HOW TO COMPLETE THIS TASK – Copy out, exactly as written, only the line containing "(dxfpolygonmode false)" and the lines after it through the end of the records.

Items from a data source
* * * * * * * * *

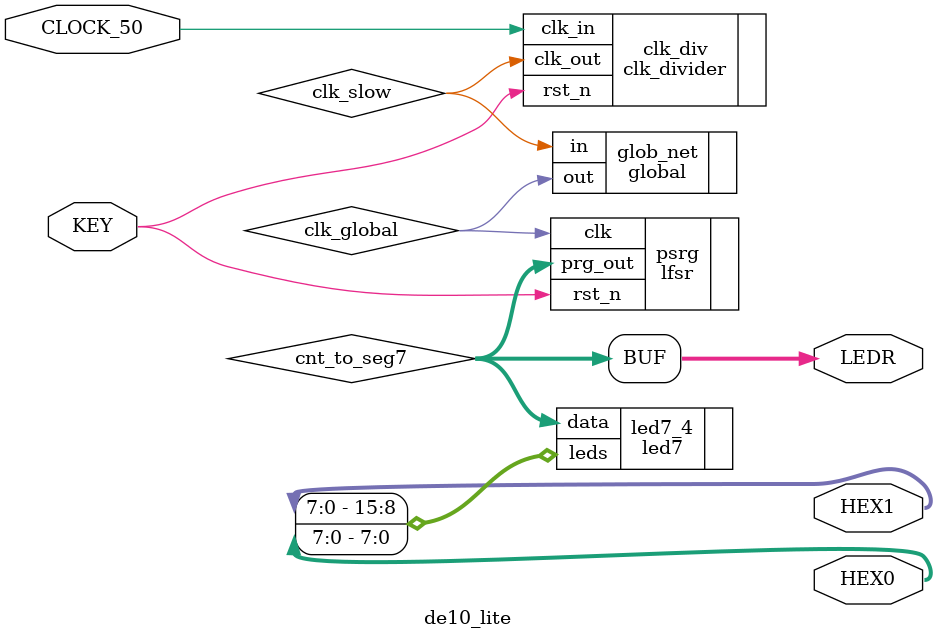
<source format=v>
module de10_lite
(
  input        CLOCK_50,
  input [0:0]  KEY,
  
  output [7:0] LEDR,
 
  output [7:0] HEX1,
  output [7:0] HEX0
);

   localparam CNT_W = 8;
   
   wire               clk_slow;
   wire               clk_global;
   wire [CNT_W - 1:0] cnt_to_seg7;
   
   assign LEDR = cnt_to_seg7;
   
 //Set WIDTH=18 for demostration this example
   clk_divider #(.WIDTH(25)) clk_div
   ( 
     .clk_in  ( CLOCK_50 ),
     .rst_n   ( KEY[0]   ),
     .clk_out ( clk_slow )
   );
   
   global glob_net
   (
     .in ( clk_slow   ),
     .out( clk_global )
   );

   
   lfsr psrg
   (
      .clk     ( clk_global   ),
      .rst_n   ( KEY[0]       ),
      .prg_out ( cnt_to_seg7  )
   );
   
 
   led7 #(.COUNT(2)) led7_4
   (
    .data(cnt_to_seg7),
    .leds({HEX1,HEX0})
   );
  
                          
endmodule

</source>
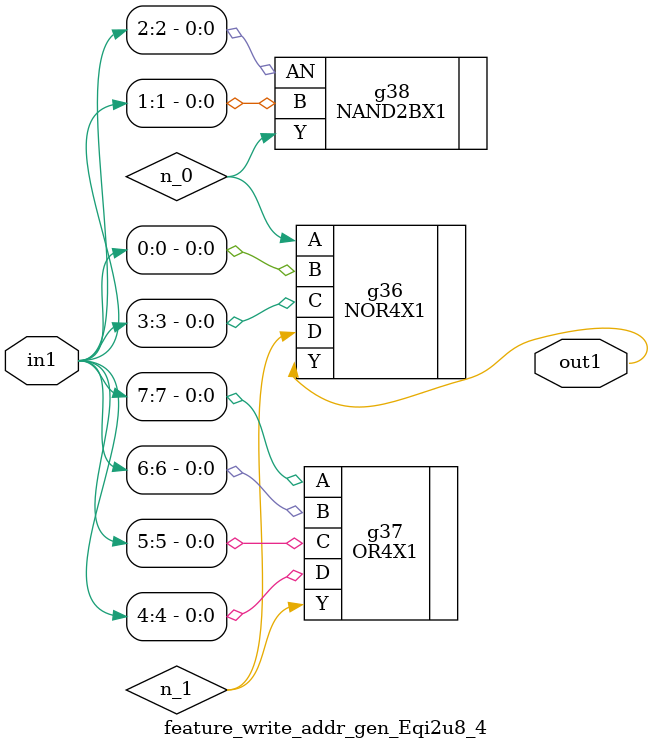
<source format=v>
`timescale 1ps / 1ps


module feature_write_addr_gen_Eqi2u8_4(in1, out1);
  input [7:0] in1;
  output out1;
  wire [7:0] in1;
  wire out1;
  wire n_0, n_1;
  NOR4X1 g36(.A (n_0), .B (in1[0]), .C (in1[3]), .D (n_1), .Y (out1));
  OR4X1 g37(.A (in1[7]), .B (in1[6]), .C (in1[5]), .D (in1[4]), .Y
       (n_1));
  NAND2BX1 g38(.AN (in1[2]), .B (in1[1]), .Y (n_0));
endmodule



</source>
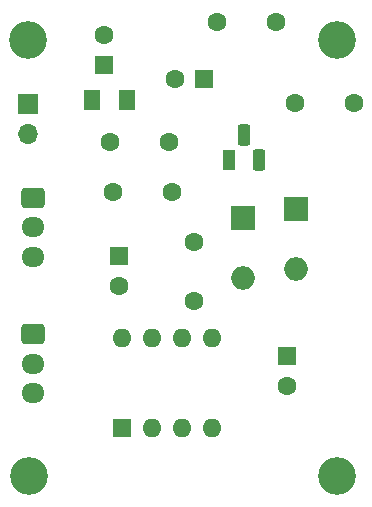
<source format=gbr>
%TF.GenerationSoftware,KiCad,Pcbnew,7.0.9*%
%TF.CreationDate,2023-12-11T11:25:51+01:00*%
%TF.ProjectId,3v3To5vPowerSupply,33763354-6f35-4765-906f-776572537570,1.1*%
%TF.SameCoordinates,Original*%
%TF.FileFunction,Soldermask,Bot*%
%TF.FilePolarity,Negative*%
%FSLAX46Y46*%
G04 Gerber Fmt 4.6, Leading zero omitted, Abs format (unit mm)*
G04 Created by KiCad (PCBNEW 7.0.9) date 2023-12-11 11:25:51*
%MOMM*%
%LPD*%
G01*
G04 APERTURE LIST*
G04 Aperture macros list*
%AMRoundRect*
0 Rectangle with rounded corners*
0 $1 Rounding radius*
0 $2 $3 $4 $5 $6 $7 $8 $9 X,Y pos of 4 corners*
0 Add a 4 corners polygon primitive as box body*
4,1,4,$2,$3,$4,$5,$6,$7,$8,$9,$2,$3,0*
0 Add four circle primitives for the rounded corners*
1,1,$1+$1,$2,$3*
1,1,$1+$1,$4,$5*
1,1,$1+$1,$6,$7*
1,1,$1+$1,$8,$9*
0 Add four rect primitives between the rounded corners*
20,1,$1+$1,$2,$3,$4,$5,0*
20,1,$1+$1,$4,$5,$6,$7,0*
20,1,$1+$1,$6,$7,$8,$9,0*
20,1,$1+$1,$8,$9,$2,$3,0*%
G04 Aperture macros list end*
%ADD10R,1.100000X1.800000*%
%ADD11RoundRect,0.275000X-0.275000X-0.625000X0.275000X-0.625000X0.275000X0.625000X-0.275000X0.625000X0*%
%ADD12O,1.700000X1.700000*%
%ADD13R,1.700000X1.700000*%
%ADD14RoundRect,0.250000X-0.725000X0.600000X-0.725000X-0.600000X0.725000X-0.600000X0.725000X0.600000X0*%
%ADD15O,1.950000X1.700000*%
%ADD16C,1.600000*%
%ADD17C,3.200000*%
%ADD18R,1.600000X1.600000*%
%ADD19R,2.000000X2.000000*%
%ADD20O,2.000000X2.000000*%
%ADD21O,1.600000X1.600000*%
%ADD22RoundRect,0.250001X0.462499X0.624999X-0.462499X0.624999X-0.462499X-0.624999X0.462499X-0.624999X0*%
G04 APERTURE END LIST*
D10*
%TO.C,U3*%
X74803000Y-27451000D03*
D11*
X76073000Y-25381000D03*
X77343000Y-27451000D03*
%TD*%
D12*
%TO.C,J2*%
X57785000Y-25273000D03*
D13*
X57785000Y-22733000D03*
%TD*%
D14*
%TO.C,J3*%
X58207144Y-30648144D03*
D15*
X58207144Y-33148144D03*
X58207144Y-35648144D03*
%TD*%
D16*
%TO.C,C9*%
X71882000Y-34417000D03*
X71882000Y-39417000D03*
%TD*%
%TO.C,C8*%
X69963544Y-30216344D03*
X64963544Y-30216344D03*
%TD*%
D17*
%TO.C,REF\u002A\u002A*%
X57912000Y-54229000D03*
%TD*%
D18*
%TO.C,C1*%
X79756000Y-44109000D03*
D16*
X79756000Y-46609000D03*
%TD*%
%TO.C,C6*%
X69770000Y-25908000D03*
X64770000Y-25908000D03*
%TD*%
%TO.C,C3*%
X80391000Y-22606000D03*
X85391000Y-22606000D03*
%TD*%
D18*
%TO.C,C7*%
X65532000Y-35624888D03*
D16*
X65532000Y-38124888D03*
%TD*%
D18*
%TO.C,C2*%
X72729856Y-20574000D03*
D16*
X70229856Y-20574000D03*
%TD*%
D19*
%TO.C,D2*%
X80457544Y-31587944D03*
D20*
X80457544Y-36667944D03*
%TD*%
D14*
%TO.C,J1*%
X58207144Y-42205144D03*
D15*
X58207144Y-44705144D03*
X58207144Y-47205144D03*
%TD*%
D17*
%TO.C,REF\u002A\u002A*%
X57785000Y-17272000D03*
%TD*%
%TO.C,REF\u002A\u002A*%
X83947000Y-54229000D03*
%TD*%
D18*
%TO.C,U1*%
X65796000Y-50155000D03*
D21*
X68336000Y-50155000D03*
X70876000Y-50155000D03*
X73416000Y-50155000D03*
X73416000Y-42535000D03*
X70876000Y-42535000D03*
X68336000Y-42535000D03*
X65796000Y-42535000D03*
%TD*%
D17*
%TO.C,REF\u002A\u002A*%
X83947000Y-17272000D03*
%TD*%
D19*
%TO.C,D1*%
X76037944Y-32400744D03*
D20*
X76037944Y-37480744D03*
%TD*%
D18*
%TO.C,C4*%
X64262000Y-19391000D03*
D16*
X64262000Y-16891000D03*
%TD*%
%TO.C,C5*%
X73827000Y-15748000D03*
X78827000Y-15748000D03*
%TD*%
D22*
%TO.C,L1*%
X66167000Y-22352000D03*
X63192000Y-22352000D03*
%TD*%
M02*

</source>
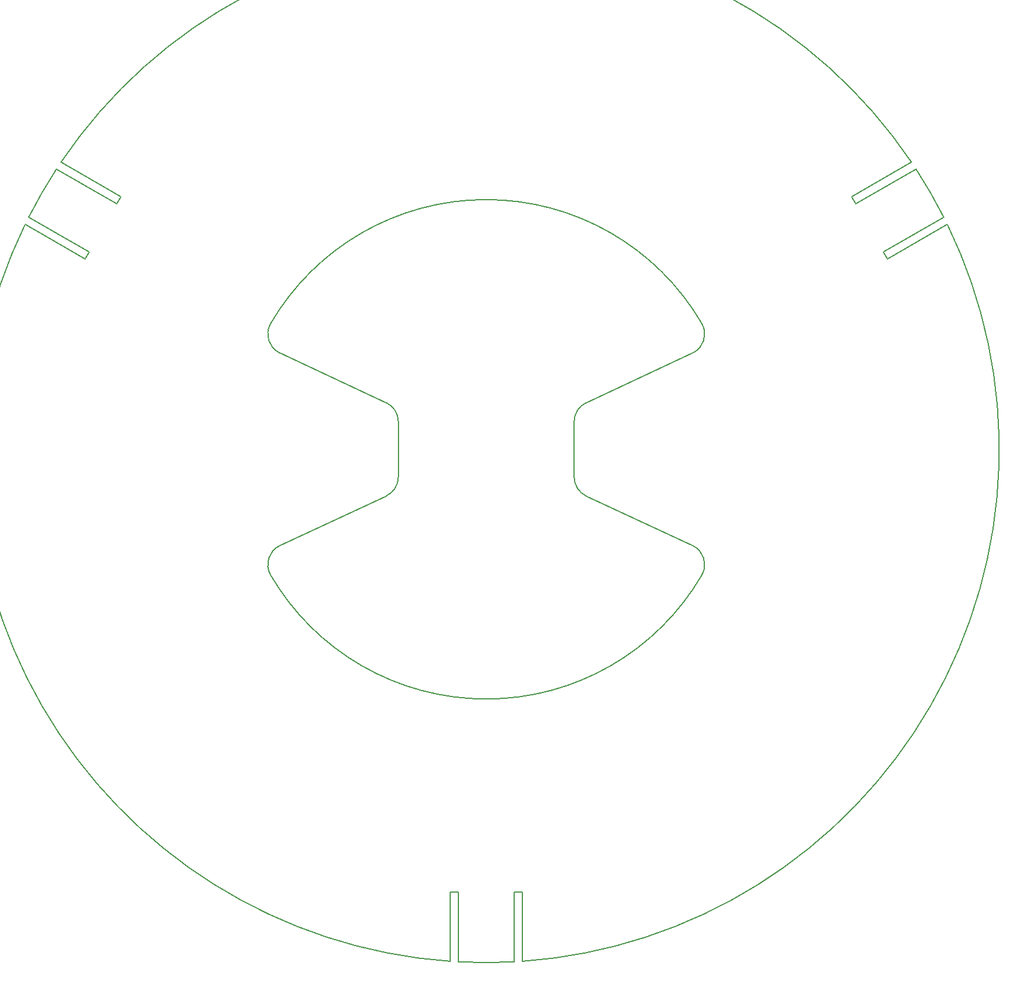
<source format=gm1>
G04 #@! TF.GenerationSoftware,KiCad,Pcbnew,7.0.1-3b83917a11~171~ubuntu22.04.1*
G04 #@! TF.CreationDate,2023-04-05T15:14:01-07:00*
G04 #@! TF.ProjectId,dancing_forest,64616e63-696e-4675-9f66-6f726573742e,rev?*
G04 #@! TF.SameCoordinates,Original*
G04 #@! TF.FileFunction,Profile,NP*
%FSLAX46Y46*%
G04 Gerber Fmt 4.6, Leading zero omitted, Abs format (unit mm)*
G04 Created by KiCad (PCBNEW 7.0.1-3b83917a11~171~ubuntu22.04.1) date 2023-04-05 15:14:01*
%MOMM*%
%LPD*%
G01*
G04 APERTURE LIST*
G04 #@! TA.AperFunction,Profile*
%ADD10C,0.200000*%
G04 #@! TD*
G04 APERTURE END LIST*
D10*
X204000000Y-273891813D02*
X204000000Y-263850000D01*
X231108864Y-181882644D02*
G75*
G03*
X168891136Y-181882644I-31108864J-18117356D01*
G01*
X187311703Y-195994555D02*
G75*
G03*
X185579546Y-193275633I-2999903J55D01*
G01*
X214420454Y-193275632D02*
X229784313Y-186111347D01*
X212688309Y-195994555D02*
X212688309Y-204005445D01*
X257895722Y-172578332D02*
X257295722Y-171539102D01*
X261327458Y-158588132D02*
G75*
G03*
X138672542Y-158588132I-61327458J-41411869D01*
G01*
X142704278Y-171539102D02*
X142104278Y-172578332D01*
X147304278Y-163571668D02*
X146704278Y-164610898D01*
X253295722Y-164610898D02*
X252695722Y-163571668D01*
X229784310Y-186111340D02*
G75*
G03*
X231108863Y-181882644I-1267910J2718940D01*
G01*
X185579546Y-193275632D02*
X170215687Y-186111347D01*
X168891176Y-181882667D02*
G75*
G03*
X170215687Y-186111346I2592224J-1509833D01*
G01*
X205200000Y-273817070D02*
G75*
G03*
X266527458Y-167594797I-5200000J73817070D01*
G01*
X265992186Y-166518195D02*
G75*
G03*
X261992186Y-159589993I-65992186J-33481805D01*
G01*
X134007813Y-166518195D02*
X142704278Y-171539102D01*
X196000000Y-273891813D02*
G75*
G03*
X204000000Y-273891813I4000000J73891944D01*
G01*
X187311691Y-195994555D02*
X187311691Y-204005445D01*
X214420449Y-193275621D02*
G75*
G03*
X212688309Y-195994555I1267951J-2718979D01*
G01*
X146704278Y-164610898D02*
X138007813Y-159589992D01*
X231108824Y-218117333D02*
G75*
G03*
X229784313Y-213888654I-2592224J1509833D01*
G01*
X133472542Y-167594797D02*
G75*
G03*
X194800000Y-273817070I66527458J-32405203D01*
G01*
X142104278Y-172578332D02*
X133472541Y-167594797D01*
X205200000Y-263850000D02*
X205200000Y-273817071D01*
X261992187Y-159589992D02*
X253295722Y-164610898D01*
X170215690Y-213888660D02*
G75*
G03*
X168891137Y-218117356I1267910J-2718940D01*
G01*
X266527459Y-167594797D02*
X257895722Y-172578332D01*
X185579551Y-206724379D02*
G75*
G03*
X187311691Y-204005445I-1267951J2718979D01*
G01*
X214420454Y-206724368D02*
X229784313Y-213888653D01*
X185579546Y-206724368D02*
X170215687Y-213888653D01*
X168891136Y-218117356D02*
G75*
G03*
X231108864Y-218117356I31108864J18117356D01*
G01*
X194800000Y-263850000D02*
X196000000Y-263850000D01*
X252695722Y-163571668D02*
X261327459Y-158588132D01*
X196000000Y-263850000D02*
X196000000Y-273891813D01*
X138007813Y-159589992D02*
G75*
G03*
X134007813Y-166518195I61992187J-40410008D01*
G01*
X257295722Y-171539102D02*
X265992187Y-166518195D01*
X194800000Y-273817071D02*
X194800000Y-263850000D01*
X212688297Y-204005445D02*
G75*
G03*
X214420454Y-206724367I2999903J-55D01*
G01*
X138672541Y-158588132D02*
X147304278Y-163571668D01*
X204000000Y-263850000D02*
X205200000Y-263850000D01*
M02*

</source>
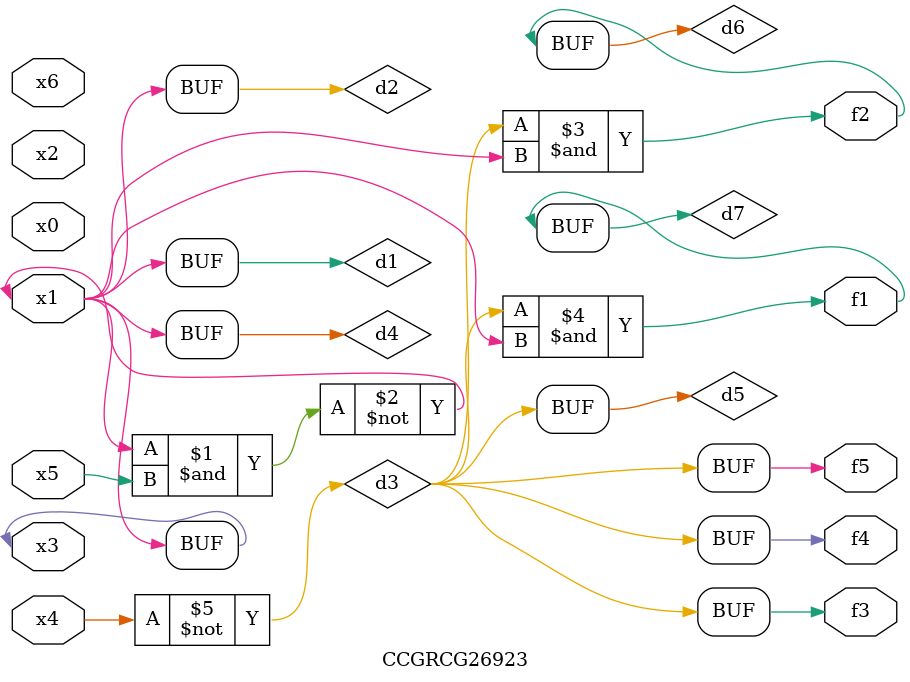
<source format=v>
module CCGRCG26923(
	input x0, x1, x2, x3, x4, x5, x6,
	output f1, f2, f3, f4, f5
);

	wire d1, d2, d3, d4, d5, d6, d7;

	buf (d1, x1, x3);
	nand (d2, x1, x5);
	not (d3, x4);
	buf (d4, d1, d2);
	buf (d5, d3);
	and (d6, d3, d4);
	and (d7, d3, d4);
	assign f1 = d7;
	assign f2 = d6;
	assign f3 = d5;
	assign f4 = d5;
	assign f5 = d5;
endmodule

</source>
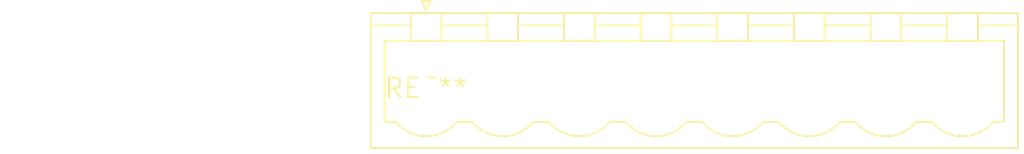
<source format=kicad_pcb>
(kicad_pcb (version 20240108) (generator pcbnew)

  (general
    (thickness 1.6)
  )

  (paper "A4")
  (layers
    (0 "F.Cu" signal)
    (31 "B.Cu" signal)
    (32 "B.Adhes" user "B.Adhesive")
    (33 "F.Adhes" user "F.Adhesive")
    (34 "B.Paste" user)
    (35 "F.Paste" user)
    (36 "B.SilkS" user "B.Silkscreen")
    (37 "F.SilkS" user "F.Silkscreen")
    (38 "B.Mask" user)
    (39 "F.Mask" user)
    (40 "Dwgs.User" user "User.Drawings")
    (41 "Cmts.User" user "User.Comments")
    (42 "Eco1.User" user "User.Eco1")
    (43 "Eco2.User" user "User.Eco2")
    (44 "Edge.Cuts" user)
    (45 "Margin" user)
    (46 "B.CrtYd" user "B.Courtyard")
    (47 "F.CrtYd" user "F.Courtyard")
    (48 "B.Fab" user)
    (49 "F.Fab" user)
    (50 "User.1" user)
    (51 "User.2" user)
    (52 "User.3" user)
    (53 "User.4" user)
    (54 "User.5" user)
    (55 "User.6" user)
    (56 "User.7" user)
    (57 "User.8" user)
    (58 "User.9" user)
  )

  (setup
    (pad_to_mask_clearance 0)
    (pcbplotparams
      (layerselection 0x00010fc_ffffffff)
      (plot_on_all_layers_selection 0x0000000_00000000)
      (disableapertmacros false)
      (usegerberextensions false)
      (usegerberattributes false)
      (usegerberadvancedattributes false)
      (creategerberjobfile false)
      (dashed_line_dash_ratio 12.000000)
      (dashed_line_gap_ratio 3.000000)
      (svgprecision 4)
      (plotframeref false)
      (viasonmask false)
      (mode 1)
      (useauxorigin false)
      (hpglpennumber 1)
      (hpglpenspeed 20)
      (hpglpendiameter 15.000000)
      (dxfpolygonmode false)
      (dxfimperialunits false)
      (dxfusepcbnewfont false)
      (psnegative false)
      (psa4output false)
      (plotreference false)
      (plotvalue false)
      (plotinvisibletext false)
      (sketchpadsonfab false)
      (subtractmaskfromsilk false)
      (outputformat 1)
      (mirror false)
      (drillshape 1)
      (scaleselection 1)
      (outputdirectory "")
    )
  )

  (net 0 "")

  (footprint "PhoenixContact_MSTBVA_2,5_8-G_1x08_P5.00mm_Vertical" (layer "F.Cu") (at 0 0))

)

</source>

* * * * * * * * *

EXERCISE ANSWER –
      (dxfpolygonmode false)
      (dxfimperialunits false)
      (dxfusepcbnewfont false)
      (psnegative false)
      (psa4output false)
      (plotreference false)
      (plotvalue false)
      (plotinvisibletext false)
      (sketchpadsonfab false)
      (subtractmaskfromsilk false)
      (outputformat 1)
      (mirror false)
      (drillshape 1)
      (scaleselection 1)
      (outputdirectory "")
    )
  )

  (net 0 "")

  (footprint "PhoenixContact_MSTBVA_2,5_8-G_1x08_P5.00mm_Vertical" (layer "F.Cu") (at 0 0))

)

</source>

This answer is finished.